__Exercise data__.

============================================================

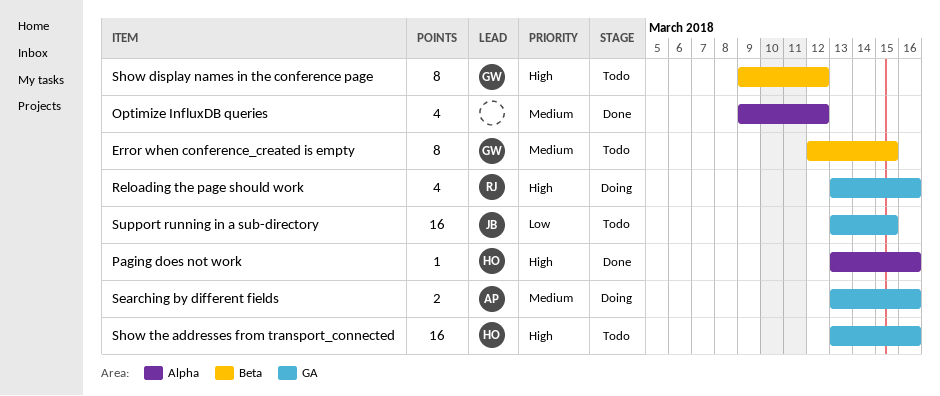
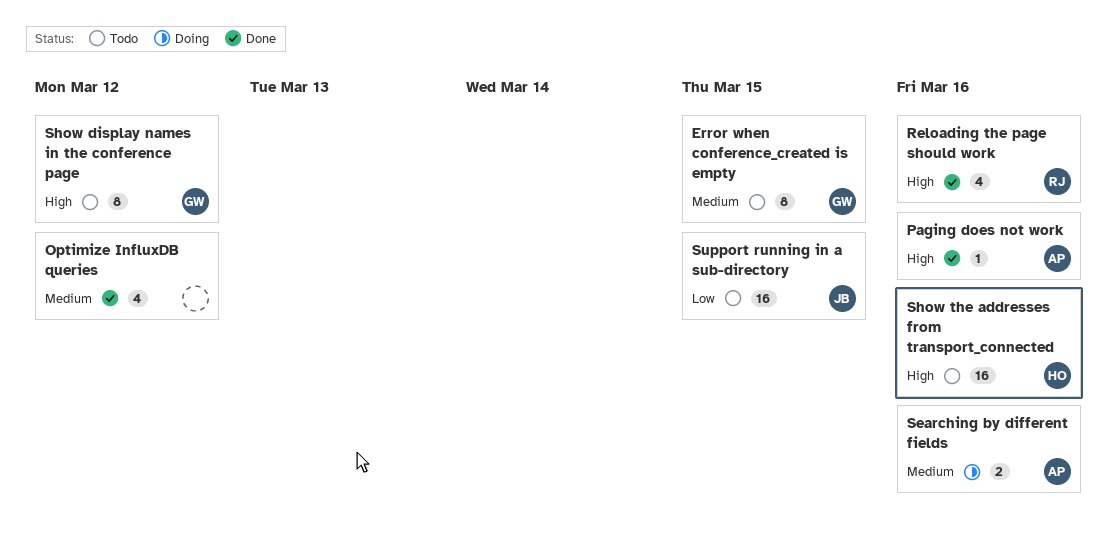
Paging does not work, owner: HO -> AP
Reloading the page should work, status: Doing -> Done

============================================================

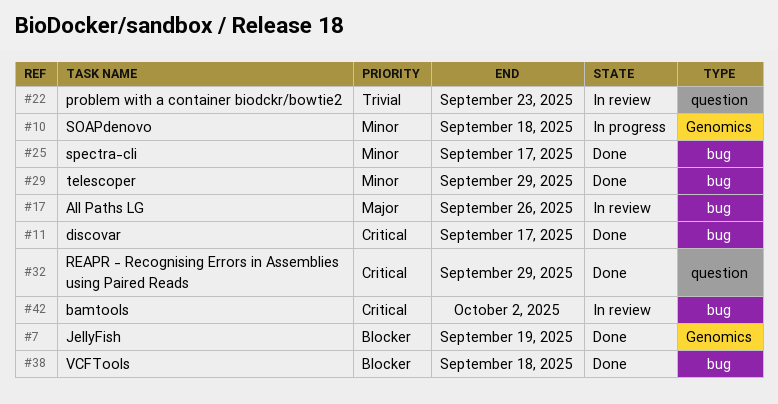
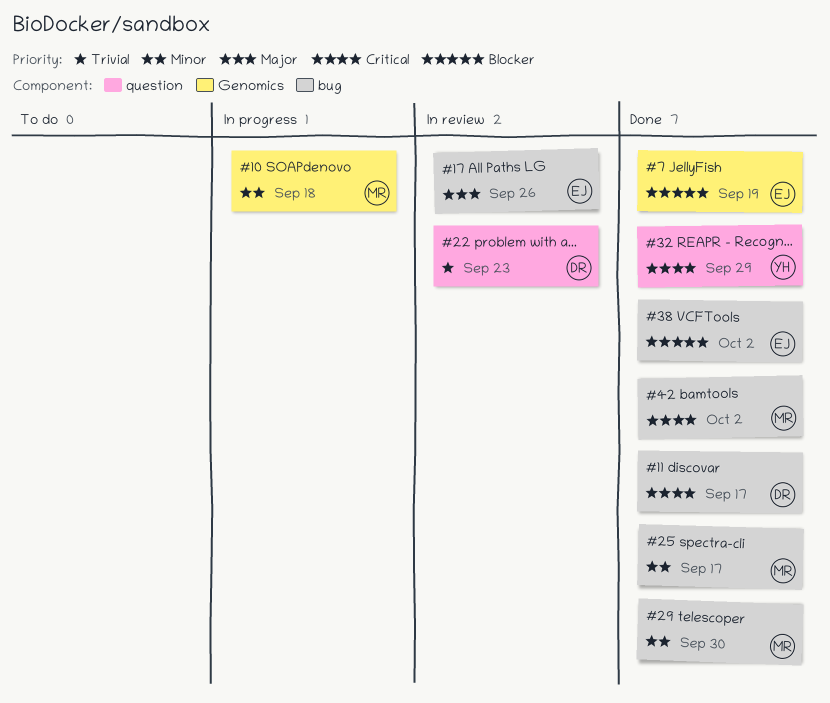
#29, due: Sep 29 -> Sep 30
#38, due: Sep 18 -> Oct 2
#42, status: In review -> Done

============================================================

Go through the records above, find each line with the string "Done", and copy it.

__Solution to this exercise__.
Reloading the page should work, status: Doing -> Done
#42, status: In review -> Done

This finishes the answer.